Mes enfants, votre père a bien fait d'appeler votre sérieuse attention sur les phénomènes qui se produisent dans les séances qui vous occupent depuis quelques jours. A les juger selon les instructions de certains Esprits sectaires, ignorants ou dominateurs, ces effets sont surnaturels. N'en croyez rien, mes enfants ; rien de ce qui arrive n'est surnaturel ; s'il l'était, le bon sens vous dit qu'il n'arriverait qu'en dehors de la nature, et alors vous ne le verriez pas. Pour que vos yeux ou vos sens perçoivent une chose, il faut de toute nécessité que cette chose soit naturelle. Avec quelque peu de réflexion, il n'est pas un Esprit sérieux qui puisse consentir à croire aux choses surnaturelles. Je ne veux pas dire par là qu'il n'y ait pas des choses qui paraissent telles à votre intelligence, mais la seule raison en est que vous ne les comprenez pas. Lorsque quelque fait vous semblera sortir de ce que vous croyez naturel, gardez-vous de cette paresse d'esprit qui vous induirait à croire qu'il est surnaturel ; cherchez à le comprendre ; c'est pour cela que l'intelligence vous a été donnée. A quoi vous servirait-elle si vous deviez vous contenter d'apprendre et de croire ce que vous ont enseigné vos prédécesseurs ? Il faut que chacun mette son intelligence au service du progrès, qui est l'œuvre collective de tous. Puisque vous êtes doués de la pensée, pensez ; puisque vous avez du jugement, ce n'est pas pour rien, examinez et jugez. N'acceptez les jugements tout faits qu'après les avoir passés au creuset de votre raison. Doutez longtemps si vous n'avez pas la certitude, mais ne niez jamais ce que vous ne comprenez pas. Examinez, examinez sérieusement.
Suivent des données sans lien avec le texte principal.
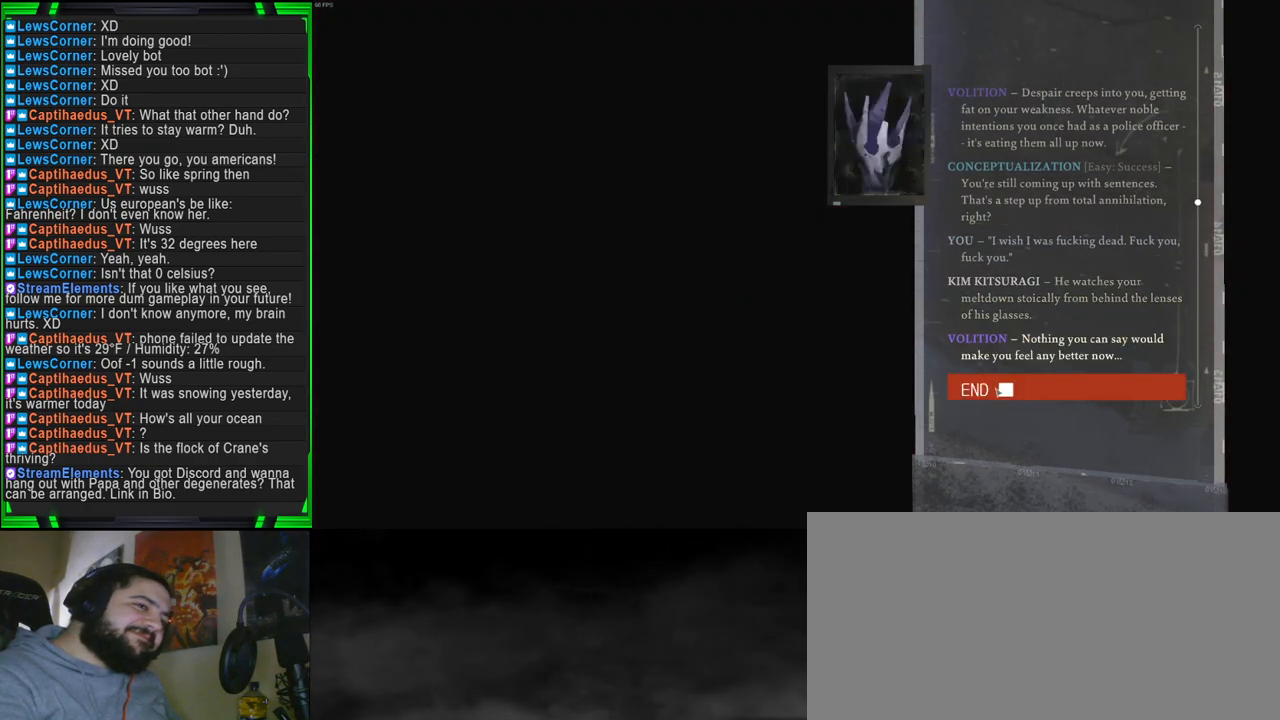
{"keys": [], "mouse": [], "events": [[166, "mouse_left", "down"], [266, "mouse_left", "up"]]}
Le paresseux, l'inintelligent, l'indifférent seuls acceptent comme vrai ou faux tout ce qu'ils entendent affirmer ou nier. Enfin, mes enfants, faites tous vos efforts pour devenir des êtres sérieux et utiles, afin de bien remplir la mission qui vous est confiée. Il n'est jamais trop tôt de s'occuper de ce qui est bien et bon ; commencez donc de bonne heure à vous occuper des choses sérieuses ; le temps des futilités est toujours trop long : il est perdu pour votre progrès, que vous ne devez par perdre de vue un instant. Les choses de la terre ne sont rien ; elles ne servent qu'à votre passage à un autre état, qui sera d'autant plus parfait que vous l'aurez mieux préparé.


Votre grand'mère.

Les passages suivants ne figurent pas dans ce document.